# Advice on a teleconverter



## TexasAggie07 (Jun 30, 2011)

Howdy guys, 

I have a Cannon 60D and a Cannon EF 70-300mm 1:4-5.6 IS USM lense and I was wanting to get a teleconverter for it. I would much rather buy a longer lens but that is not in the cards atm. I was wondering if anyone knew if the Cannon teleconverters either 1.4 or 2x would work on my camera lens, it is not listed in the compatability chart. I am wondering 1) will it even hook up to that lens and 2) will any of the autofocus features work with it?

Thanks for the help guys!

Brian

Oh and also on a side note there are alot of lenses for cheap from Bower that are like 1300mm or something crazy like that for under 300 bucks are these worth buying to play with or are they expensive paper weights. I have no ambition to go pro with this just a very addicting hobby!


----------



## joealcantar (Jun 30, 2011)

From what I remember 5.6 is the key # as once most cameras go beyond this you lose the autofocus funtion on most of them.  So with the lens you have and it being 4.0-5.6 I would choose the 1.4 if it converts to 5.6 on the lower end of the lens scale , but once you zoom out to 300mm you will go beyond that and lose the auto focusing. 
Here is an article with some good info and mentions your camera: 
Teleconverters and autofocus: What every wildlife photographer should know | Improve Photography
-
Shoot well, Joe


----------



## TexasAggie07 (Jun 30, 2011)

Thanks! That was a very informative read!


----------



## Big Mike (Jun 30, 2011)

That's right.

Most cameras need F5.6 or larger, in order to get enough light for the AF system to work properly.  Teleconverters 'eat' some light.  I think it's about 1 to 1.5 stops for a 1.4X and about two stops for a 2.0X.  So if you put a teleconverter behind a 'slow' lens like that, your camera won't be getting enough light for the AF and it may not work.  

Actually, Canon has a short list of lenses that are 'compatible' with their teleconverters...and they are F2.8 primes or zoom...maybe an F4 but I'm not sure.  I'm not sure if you could use a Canon TC with that lens or not.  You could certainly use an off-brand TC, but the same AF issues exist.  I have a Tamron 2X TC that I occasionally use with a 70-300mm lens....and yes, AF usually doesn't work.  Not to mention that the image quality is hit or miss as to whether it's going to be better than just shooting at 300mm and cropping the image later.  
And that may be a decent option for you.  The 60D has 18 megapixels, which should be plenty of room for cropping, provided that you maximize the sharpness of the photo (fast shutter speed, tripod etc.)  

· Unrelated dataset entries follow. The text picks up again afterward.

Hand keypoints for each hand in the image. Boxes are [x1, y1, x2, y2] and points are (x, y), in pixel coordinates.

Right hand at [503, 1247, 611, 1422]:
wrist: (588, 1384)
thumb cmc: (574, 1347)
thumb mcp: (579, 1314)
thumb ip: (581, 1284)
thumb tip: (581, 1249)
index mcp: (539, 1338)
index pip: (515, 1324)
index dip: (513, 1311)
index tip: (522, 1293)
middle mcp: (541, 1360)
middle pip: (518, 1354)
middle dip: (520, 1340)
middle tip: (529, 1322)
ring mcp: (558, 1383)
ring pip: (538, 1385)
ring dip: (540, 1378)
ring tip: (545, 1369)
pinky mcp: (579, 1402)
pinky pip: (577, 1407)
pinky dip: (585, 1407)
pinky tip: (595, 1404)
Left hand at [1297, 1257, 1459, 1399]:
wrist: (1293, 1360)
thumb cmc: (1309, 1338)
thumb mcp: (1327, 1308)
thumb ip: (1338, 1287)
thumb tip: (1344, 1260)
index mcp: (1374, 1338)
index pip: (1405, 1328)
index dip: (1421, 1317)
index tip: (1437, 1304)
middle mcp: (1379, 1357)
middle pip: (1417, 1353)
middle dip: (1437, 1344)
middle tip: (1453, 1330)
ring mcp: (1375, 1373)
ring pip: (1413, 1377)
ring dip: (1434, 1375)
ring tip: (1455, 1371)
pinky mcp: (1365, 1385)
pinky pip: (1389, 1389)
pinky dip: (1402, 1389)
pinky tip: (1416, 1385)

> Oh and also on a side note there are alot of lenses for cheap from Bower that are like 1300mm or something crazy like that for under 300 bucks are these worth buying to play with or are they expensive paper weights. I have no ambition to go pro with this just a very addicting hobby!

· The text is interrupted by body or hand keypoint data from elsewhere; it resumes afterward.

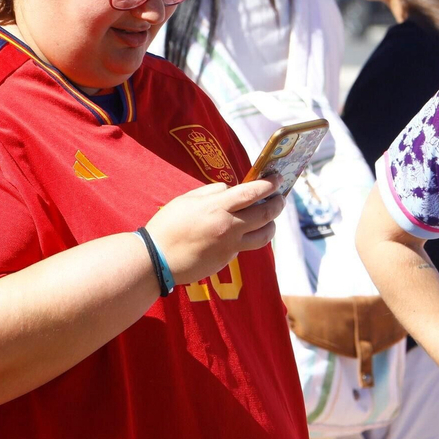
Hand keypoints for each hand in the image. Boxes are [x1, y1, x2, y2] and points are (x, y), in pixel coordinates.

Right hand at [144, 178, 283, 285]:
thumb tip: (230, 189)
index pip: (251, 192)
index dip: (269, 185)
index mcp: (217, 207)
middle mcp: (228, 226)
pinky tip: (246, 231)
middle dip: (277, 204)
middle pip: (264, 214)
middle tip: (281, 197)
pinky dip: (251, 236)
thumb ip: (212, 192)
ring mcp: (230, 245)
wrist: (158, 258)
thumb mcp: (188, 199)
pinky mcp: (227, 259)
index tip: (278, 179)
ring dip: (272, 225)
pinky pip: (246, 246)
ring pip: (264, 235)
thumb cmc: (168, 225)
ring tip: (270, 218)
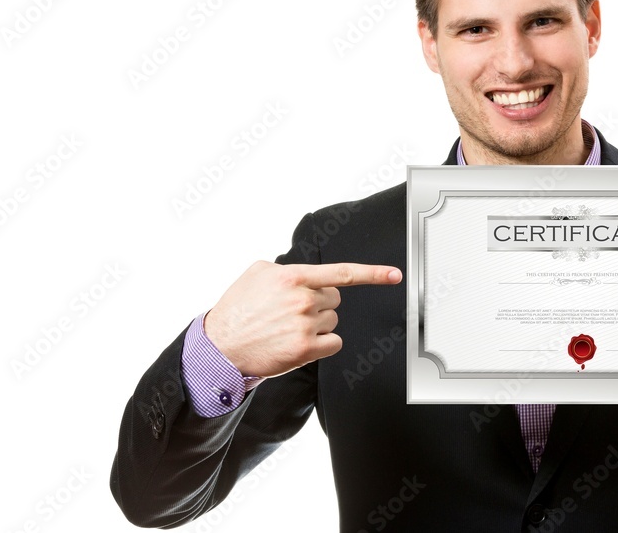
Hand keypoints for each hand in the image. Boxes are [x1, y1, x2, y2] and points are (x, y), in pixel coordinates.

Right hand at [204, 261, 401, 377]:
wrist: (221, 347)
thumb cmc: (238, 309)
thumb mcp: (257, 273)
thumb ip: (287, 267)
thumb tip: (307, 273)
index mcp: (293, 277)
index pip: (343, 272)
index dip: (374, 273)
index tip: (395, 275)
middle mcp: (303, 299)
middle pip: (335, 299)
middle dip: (320, 303)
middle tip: (293, 311)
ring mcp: (305, 325)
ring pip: (333, 321)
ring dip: (317, 324)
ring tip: (287, 328)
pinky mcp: (306, 349)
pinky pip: (333, 342)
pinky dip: (322, 344)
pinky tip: (298, 343)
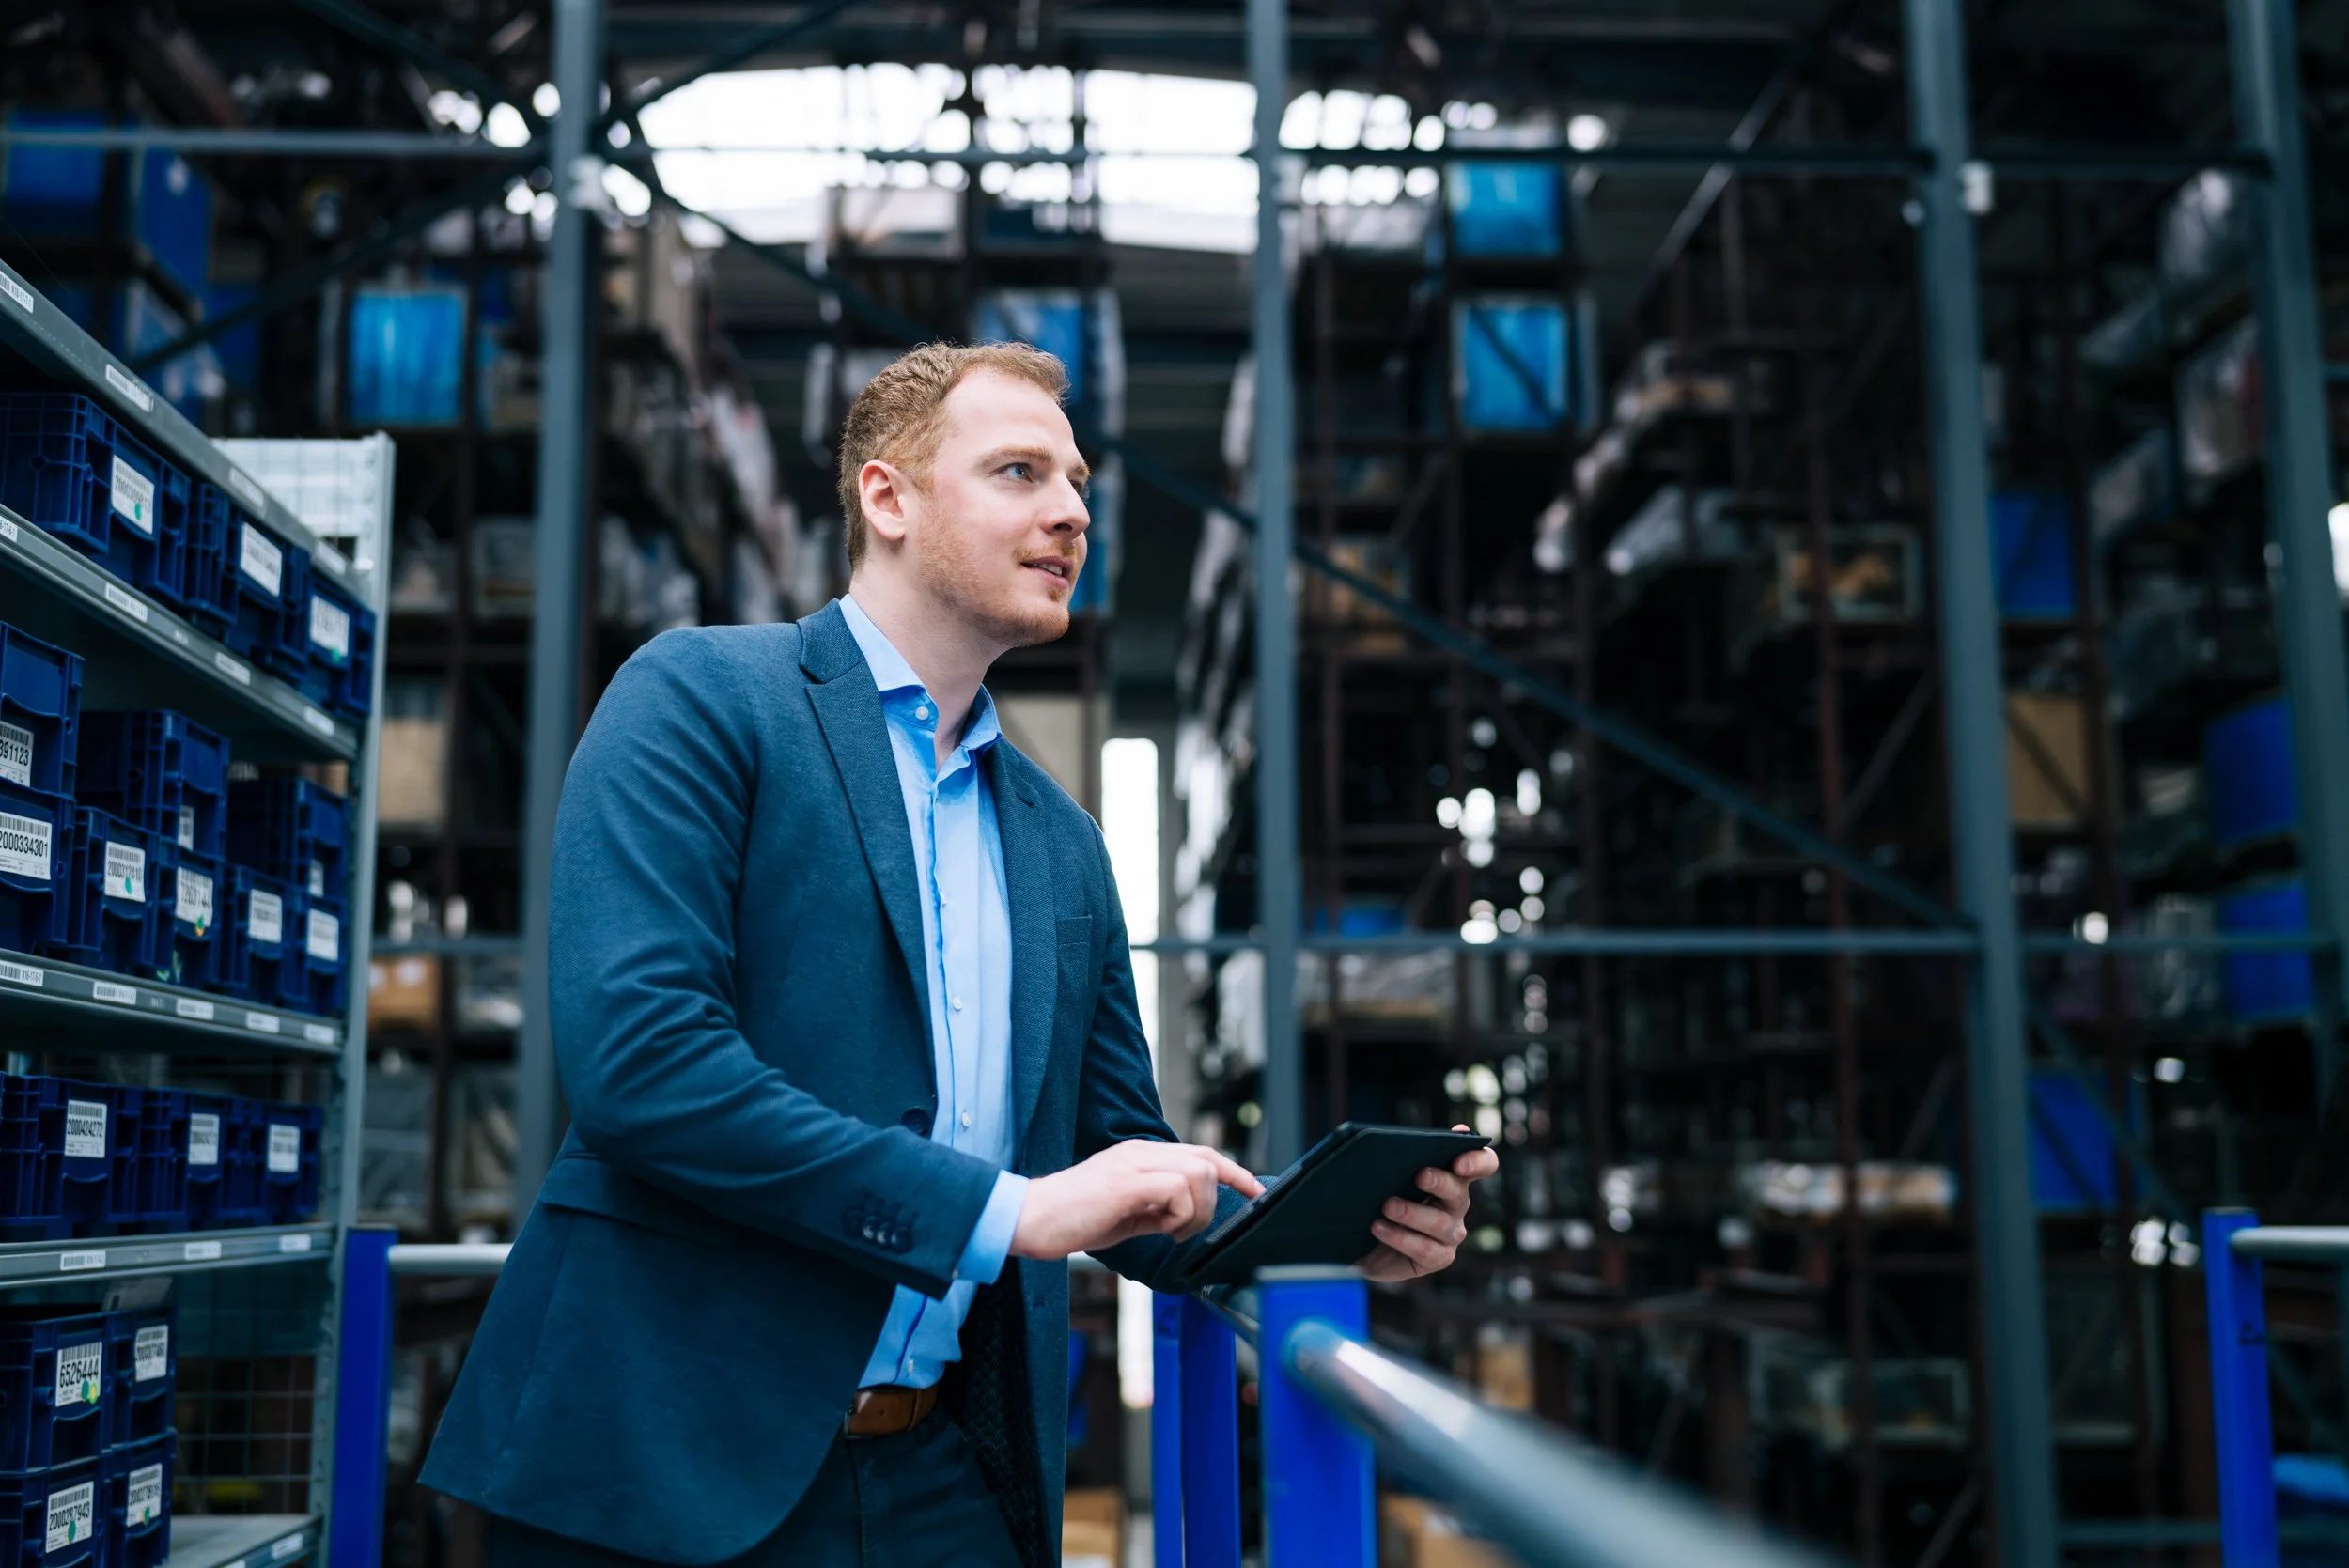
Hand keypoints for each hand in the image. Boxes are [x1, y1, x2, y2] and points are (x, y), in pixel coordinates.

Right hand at [1012, 1139, 1264, 1260]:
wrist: (1027, 1218)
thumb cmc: (1070, 1219)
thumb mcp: (1124, 1213)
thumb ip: (1157, 1208)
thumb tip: (1187, 1219)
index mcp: (1139, 1156)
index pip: (1199, 1154)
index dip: (1234, 1171)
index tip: (1255, 1189)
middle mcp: (1139, 1152)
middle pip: (1206, 1160)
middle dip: (1218, 1197)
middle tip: (1192, 1228)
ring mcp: (1133, 1165)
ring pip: (1198, 1173)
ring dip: (1195, 1211)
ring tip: (1168, 1231)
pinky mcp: (1125, 1183)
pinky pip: (1177, 1190)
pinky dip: (1179, 1215)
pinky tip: (1158, 1230)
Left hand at [1357, 1125, 1500, 1281]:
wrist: (1364, 1243)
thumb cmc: (1377, 1199)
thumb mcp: (1385, 1177)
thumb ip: (1397, 1159)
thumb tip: (1386, 1142)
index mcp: (1452, 1175)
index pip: (1482, 1164)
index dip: (1477, 1161)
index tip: (1458, 1161)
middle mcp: (1456, 1203)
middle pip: (1458, 1190)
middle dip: (1439, 1181)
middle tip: (1419, 1176)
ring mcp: (1451, 1233)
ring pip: (1440, 1222)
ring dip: (1412, 1213)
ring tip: (1387, 1206)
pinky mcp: (1439, 1257)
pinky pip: (1426, 1249)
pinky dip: (1401, 1237)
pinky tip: (1379, 1228)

There are a few reviews of lenses like that, maybe even a thread or two on this forum (a few years ago).  I think that the general consensus is that they might be fun to play with, but the image quality is so far below what you would want...that the images are all but unusable.  Also consider how hard they would be to shoot with.  I think the typical scenario is a 500mm or 800mm lens with a fixed aperture of F8.  Then then include a 2X TC, giving you 1000mm or 1600mm and an aperture of F16.  
Now, if you know anything about exposure...in anything but really bright sunlight, F16 is going to require a rather slow shutter speed.  And because of the huge focal length, you would need a really fast shutter speed to get a shot without blur from camera shake.  Even with the rig on a good tripod, something that long is going to move a little and give you blur at that focal length.


----------